The inventory management system of veterinary drugs is a set of measures to create and update requirements for safe operation of pig farms by the continuous monitoring and operational planning of drug supply. The main part of the veterinary drugs system is a mechanism for creating feedback. That is, the system of veterinary products will be managed in case when after an impact it will be possible to properly evaluate a new situation, take into account the data on the system and apply any corrective action. In the management of stocks veterinary drugs should be allocated to different quantitative stock levels: maximum, marginal, insurance, transition and minimum stock.

The streaming technology production process takes place in four divisions: insemination, reproduction, rearing and fattening. That is why the system of veterinary drugs in pigs follows and depends on the technological peculiarities of pig industry. Supply of goods and veterinary use as well as the formation of the stock has certain features that are due to weekly cycle in the pig.

That is why our aim is to define a minimal, transient, reserved and limited supply of veterinary drugs that are necessary to ensure the technology of the modern pig farm.   

Given the specificity of the detected minimum stock is nothing more than a need for veterinary drugs for the period from the date of transfer of pigs from the insemination to fattening. In other words, this is the period for which the required minimum stock of veterinary drugs is needed to provide technological cycle.      

The transition fund consist of veterinary residues at the end of the period.
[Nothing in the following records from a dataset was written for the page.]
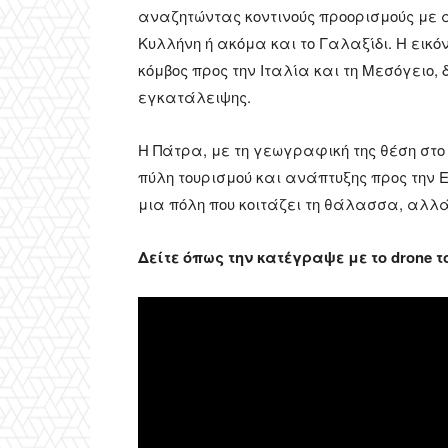
αναζητώντας κοντινούς προορισμούς με α
Κυλλήνη ή ακόμα και το Γαλαξίδι. Η εικό
κόμβος προς την Ιταλία και τη Μεσόγειο
εγκατάλειψης.
Η Πάτρα, με τη γεωγραφική της θέση στο
πύλη τουρισμού και ανάπτυξης προς την Ευ
μια πόλη που κοιτάζει τη θάλασσα, αλλά
Δείτε όπως την κατέγραψε με το drone 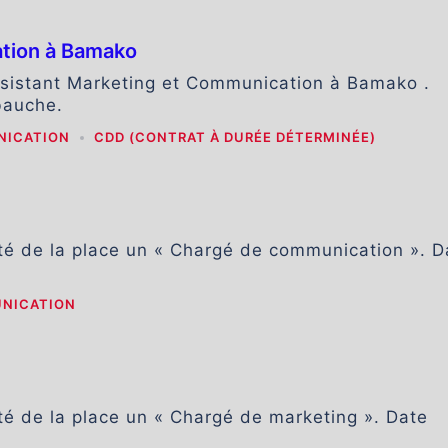
ation à Bamako
ssistant Marketing et Communication à Bamako .
bauche.
NICATION
CDD (CONTRAT À DURÉE DÉTERMINÉE)
té de la place un « Chargé de communication ». D
UNICATION
té de la place un « Chargé de marketing ». Date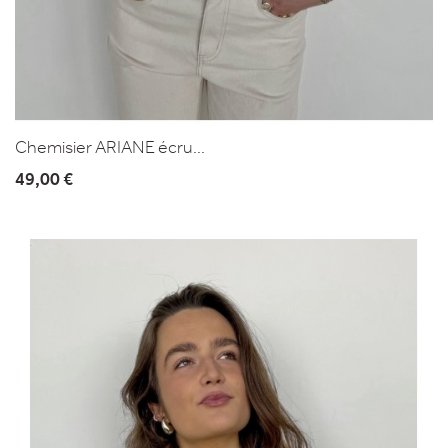
Chemisier ARIANE écru...
49,00 €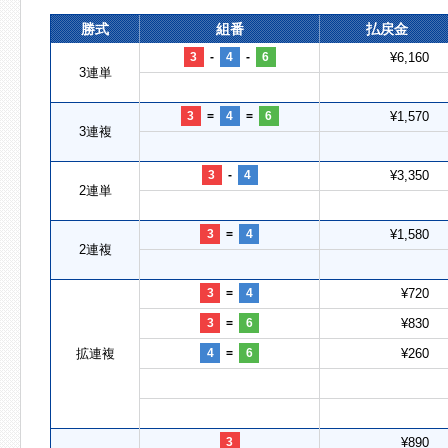
勝式
組番
払戻金
3
-
4
-
6
¥6,160
3連単
3
=
4
=
6
¥1,570
3連複
3
-
4
¥3,350
2連単
3
=
4
¥1,580
2連複
3
=
4
¥720
3
=
6
¥830
拡連複
4
=
6
¥260
3
¥890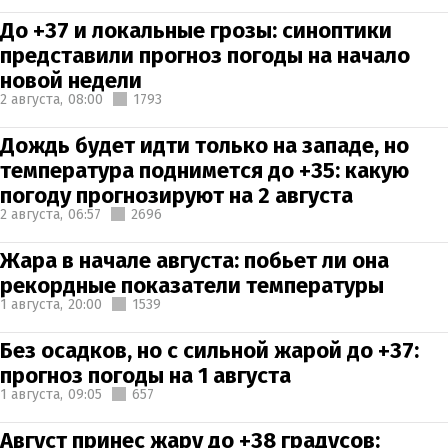
До +37 и локальные грозы: синоптики
представили прогноз погоды на начало
новой недели
2 августа,
08:00
1793
Дождь будет идти только на западе, но
температура поднимется до +35: какую
погоду прогнозируют на 2 августа
2 августа,
06:57
2696
Жара в начале августа: побьет ли она
рекордные показатели температуры
1 августа,
20:00
1539
Без осадков, но с сильной жарой до +37:
прогноз погоды на 1 августа
1 августа,
09:05
657
Август принес жару до +38 градусов: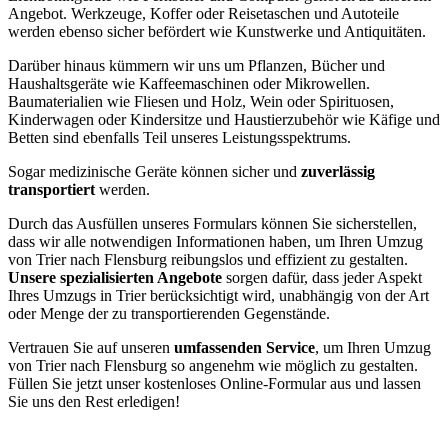
Angebot. Werkzeuge, Koffer oder Reisetaschen und Autoteile
werden ebenso sicher befördert wie Kunstwerke und Antiquitäten.
Darüber hinaus kümmern wir uns um Pflanzen, Bücher und
Haushaltsgeräte wie Kaffeemaschinen oder Mikrowellen.
Baumaterialien wie Fliesen und Holz, Wein oder Spirituosen,
Kinderwagen oder Kindersitze und Haustierzubehör wie Käfige und
Betten sind ebenfalls Teil unseres Leistungsspektrums.
Sogar medizinische Geräte können sicher und
zuverlässig
transportiert
werden.
Durch das Ausfüllen unseres Formulars können Sie sicherstellen,
dass wir alle notwendigen Informationen haben, um Ihren Umzug
von Trier nach Flensburg reibungslos und effizient zu gestalten.
Unsere spezialisierten Angebote
sorgen dafür, dass jeder Aspekt
Ihres Umzugs in Trier berücksichtigt wird, unabhängig von der Art
oder Menge der zu transportierenden Gegenstände.
Vertrauen Sie auf unseren
umfassenden Service
, um Ihren Umzug
von Trier nach Flensburg so angenehm wie möglich zu gestalten.
Füllen Sie jetzt unser kostenloses Online-Formular aus und lassen
Sie uns den Rest erledigen!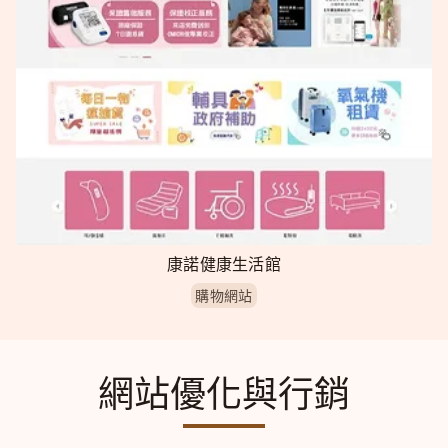
康諾健康生活館
購物網站
網站優化與行銷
This type of residues of veterinary drugs must ensure the continuity of the process, from the beginning of that period to the delivery of a new batch of veterinary products. In the practice of veterinary medicine there also has to be a separate category of so-called "safety stok" which serves as an emergency source of supply for veterinary needs in case the expenditure has failed or there may be some problems with timely delivery. Hence there is a need for having some reserve of veterinary supply.

The maximum stock level – this is the level that determines when submitting an order for another batch of products and veterinary products. The very definition of the limit order level is the factor that determines the economic feasibility of building supplies of veterinary products.                 

Maximum margin is the sum of the minimum, transitional, reserved and marginal supply. This is  the volume of veterinary goods and means that provide economic need for the calendar year. However, even slight changes in the technological process tend to decrease or increase the size of the transition and insurance stocks. As a result, the maximum margin carries a direct threat to economic losses due to non-use of veterinary products because of expiration date of certain categories of veterinary products. Thus, the control system by means of the proper regulation of veterinary products supply in industrial economies is the basis for planning vaccination and control measures. There have to be taken into account the kind of diseases and treatment regime used, control of veterinary products residues and the duration of their life.

Key words: management, pig, technology, veterinary records, supply of veterinary drugs.